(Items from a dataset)
= Beginning of Section =
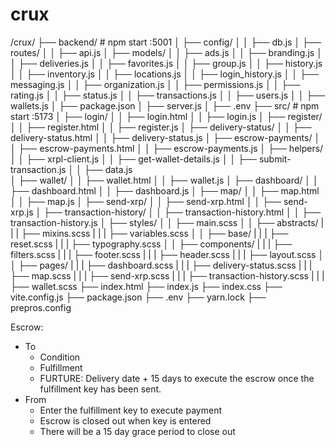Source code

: # crux

/crux/
├── backend/                          # npm start :5001
│   ├── config/
│   │   ├── db.js
│   ├── routes/
│   │   ├── api.js
│   ├── models/
│   │   ├── ads.js
│   │   ├── branding.js
│   │   ├── deliveries.js
│   │   ├── favorites.js
│   │   ├── group.js
│   │   ├── history.js
│   │   ├── inventory.js
│   │   ├── locations.js
│   │   ├── login_history.js
│   │   ├── messaging.js
│   │   ├── organization.js
│   │   ├── permissions.js
│   │   ├── rating.js
│   │   ├── status.js
│   │   ├── transactions.js
│   │   ├── users.js
│   │   ├── wallets.js
│   ├── package.json
│   ├── server.js
│   ├── .env
├── src/                            # npm start :5173
│   ├── login/
│   │   ├── login.html
│   │   ├── login.js
│   ├── register/
│   │   ├── register.html
│   │   ├── register.js
│   ├── delivery-status/
│   │   ├── delivery-status.html
│   │   ├── delivery-status.js
│   ├── escrow-payments/
│   │   ├── escrow-payments.html
│   │   ├── escrow-payments.js
│   ├── helpers/
│   │   ├── xrpl-client.js
│   │   ├── get-wallet-details.js
│   │   ├── submit-transaction.js
│   │   ├── data.js             
│   ├── wallet/
│   │   ├── wallet.html
│   │   ├── wallet.js
│   ├── dashboard/
│   │   ├── dashboard.html
│   │   ├── dashboard.js
│   ├── map/
│   │   ├── map.html
│   │   ├── map.js
│   ├── send-xrp/
│   │   ├── send-xrp.html
│   │   ├── send-xrp.js
│   ├── transaction-history/
│   │   ├── transaction-history.html
│   │   ├── transaction-history.js
│   ├── styles/
│   │   ├── main.scss
│   │   ├── abstracts/
|   |   |   ├── mixins.scss
|   |   |   ├── variables.scss
│   │   ├── base/
|   |   |   ├── reset.scss
|   |   |   ├── typography.scss
│   │   ├── components/
|   |   |   ├── filters.scss
|   |   |   ├── footer.scss
|   |   |   ├── header.scss
|   |   |   ├── layout.scss
│   │   ├── pages/
|   |   |   ├── dashboard.scss
|   |   |   ├── delivery-status.scss
|   |   |   ├── map.scss
|   |   |   ├── send-xrp.scss
|   |   |   ├── transaction-history.scss
|   |   |   ├── wallet.scss
├── index.html
├── index.js
├── index.css
├── vite.config.js
├── package.json
├── .env
├── yarn.lock
├── prepros.config


Escrow:
- To
    - Condition
    - Fulfillment
    - FURTURE: Delivery date + 15 days to execute the escrow once the fulfillment key has been sent.
- From
    - Enter the fulfillment key to execute payment
    - Escrow is closed out when key is entered
    - There will be a 15 day grace period to close out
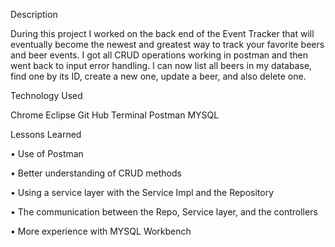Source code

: Description

During this project I worked on the back end of the Event Tracker that will eventually become the newest and greatest way to track your favorite beers and beer events. I got all CRUD operations working in postman and then went back to input error handling. I can now list all beers in my database, find one by its ID, create a new one, update a beer, and also delete one.  

Technology Used

Chrome 
Eclipse 
Git Hub 
Terminal
Postman
MYSQL

Lessons Learned

•	Use of Postman

•	Better understanding of CRUD methods

•	Using a service layer with the Service Impl and the Repository

•	The communication between the Repo, Service layer, and the controllers

•	More experience with MYSQL Workbench
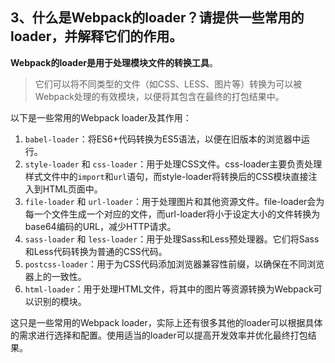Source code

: ##  3、什么是Webpack的loader？请提供一些常用的loader，并解释它们的作用。

**Webpack的loader是用于处理模块文件的转换工具**。

> 它们可以将不同类型的文件（如CSS、LESS、图片等）转换为可以被Webpack处理的有效模块，以便将其包含在最终的打包结果中。

以下是一些常用的Webpack loader及其作用：

1. `babel-loader`：将ES6+代码转换为ES5语法，以便在旧版本的浏览器中运行。
2. `style-loader` 和 `css-loader`：用于处理CSS文件。css-loader主要负责处理样式文件中的`import`和`url`语句，而style-loader将转换后的CSS模块直接注入到HTML页面中。
3. `file-loader` 和 `url-loader`：用于处理图片和其他资源文件。file-loader会为每一个文件生成一个对应的文件，而url-loader将小于设定大小的文件转换为base64编码的URL，减少HTTP请求。
4. `sass-loader` 和 `less-loader`：用于处理Sass和Less预处理器。它们将Sass和Less代码转换为普通的CSS代码。
5. `postcss-loader`：用于为CSS代码添加浏览器兼容性前缀，以确保在不同浏览器上的一致性。
6. `html-loader`：用于处理HTML文件，将其中的图片等资源转换为Webpack可以识别的模块。

这只是一些常用的Webpack loader，实际上还有很多其他的loader可以根据具体的需求进行选择和配置。使用适当的loader可以提高开发效率并优化最终打包结果。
= End of Section =
• [Task objective] The reply must contain every entry above, exactly as written, and none of the pictures.

• [Exercise output]
Source code

: # crux

/crux/
├── backend/                          # npm start :5001
│   ├── config/
│   │   ├── db.js
│   ├── routes/
│   │   ├── api.js
│   ├── models/
│   │   ├── ads.js
│   │   ├── branding.js
│   │   ├── deliveries.js
│   │   ├── favorites.js
│   │   ├── group.js
│   │   ├── history.js
│   │   ├── inventory.js
│   │   ├── locations.js
│   │   ├── login_history.js
│   │   ├── messaging.js
│   │   ├── organization.js
│   │   ├── permissions.js
│   │   ├── rating.js
│   │   ├── status.js
│   │   ├── transactions.js
│   │   ├── users.js
│   │   ├── wallets.js
│   ├── package.json
│   ├── server.js
│   ├── .env
├── src/                            # npm start :5173
│   ├── login/
│   │   ├── login.html
│   │   ├── login.js
│   ├── register/
│   │   ├── register.html
│   │   ├── register.js
│   ├── delivery-status/
│   │   ├── delivery-status.html
│   │   ├── delivery-status.js
│   ├── escrow-payments/
│   │   ├── escrow-payments.html
│   │   ├── escrow-payments.js
│   ├── helpers/
│   │   ├── xrpl-client.js
│   │   ├── get-wallet-details.js
│   │   ├── submit-transaction.js
│   │   ├── data.js             
│   ├── wallet/
│   │   ├── wallet.html
│   │   ├── wallet.js
│   ├── dashboard/
│   │   ├── dashboard.html
│   │   ├── dashboard.js
│   ├── map/
│   │   ├── map.html
│   │   ├── map.js
│   ├── send-xrp/
│   │   ├── send-xrp.html
│   │   ├── send-xrp.js
│   ├── transaction-history/
│   │   ├── transaction-history.html
│   │   ├── transaction-history.js
│   ├── styles/
│   │   ├── main.scss
│   │   ├── abstracts/
|   |   |   ├── mixins.scss
|   |   |   ├── variables.scss
│   │   ├── base/
|   |   |   ├── reset.scss
|   |   |   ├── typography.scss
│   │   ├── components/
|   |   |   ├── filters.scss
|   |   |   ├── footer.scss
|   |   |   ├── header.scss
|   |   |   ├── layout.scss
│   │   ├── pages/
|   |   |   ├── dashboard.scss
|   |   |   ├── delivery-status.scss
|   |   |   ├── map.scss
|   |   |   ├── send-xrp.scss
|   |   |   ├── transaction-history.scss
|   |   |   ├── wallet.scss
├── index.html
├── index.js
├── index.css
├── vite.config.js
├── package.json
├── .env
├── yarn.lock
├── prepros.config


Escrow:
- To
    - Condition
    - Fulfillment
    - FURTURE: Delivery date + 15 days to execute the escrow once the fulfillment key has been sent.
- From
    - Enter the fulfillment key to execute payment
    - Escrow is closed out when key is entered
    - There will be a 15 day grace period to close out
Source code

: Description

During this project I worked on the back end of the Event Tracker that will eventually become the newest and greatest way to track your favorite beers and beer events. I got all CRUD operations working in postman and then went back to input error handling. I can now list all beers in my database, find one by its ID, create a new one, update a beer, and also delete one.  

Technology Used

Chrome 
Eclipse 
Git Hub 
Terminal
Postman
MYSQL

Lessons Learned

•	Use of Postman

•	Better understanding of CRUD methods

•	Using a service layer with the Service Impl and the Repository

•	The communication between the Repo, Service layer, and the controllers

•	More experience with MYSQL Workbench
Source code

: ##  3、什么是Webpack的loader？请提供一些常用的loader，并解释它们的作用。

**Webpack的loader是用于处理模块文件的转换工具**。

> 它们可以将不同类型的文件（如CSS、LESS、图片等）转换为可以被Webpack处理的有效模块，以便将其包含在最终的打包结果中。

以下是一些常用的Webpack loader及其作用：

1. `babel-loader`：将ES6+代码转换为ES5语法，以便在旧版本的浏览器中运行。
2. `style-loader` 和 `css-loader`：用于处理CSS文件。css-loader主要负责处理样式文件中的`import`和`url`语句，而style-loader将转换后的CSS模块直接注入到HTML页面中。
3. `file-loader` 和 `url-loader`：用于处理图片和其他资源文件。file-loader会为每一个文件生成一个对应的文件，而url-loader将小于设定大小的文件转换为base64编码的URL，减少HTTP请求。
4. `sass-loader` 和 `less-loader`：用于处理Sass和Less预处理器。它们将Sass和Less代码转换为普通的CSS代码。
5. `postcss-loader`：用于为CSS代码添加浏览器兼容性前缀，以确保在不同浏览器上的一致性。
6. `html-loader`：用于处理HTML文件，将其中的图片等资源转换为Webpack可以识别的模块。

这只是一些常用的Webpack loader，实际上还有很多其他的loader可以根据具体的需求进行选择和配置。使用适当的loader可以提高开发效率并优化最终打包结果。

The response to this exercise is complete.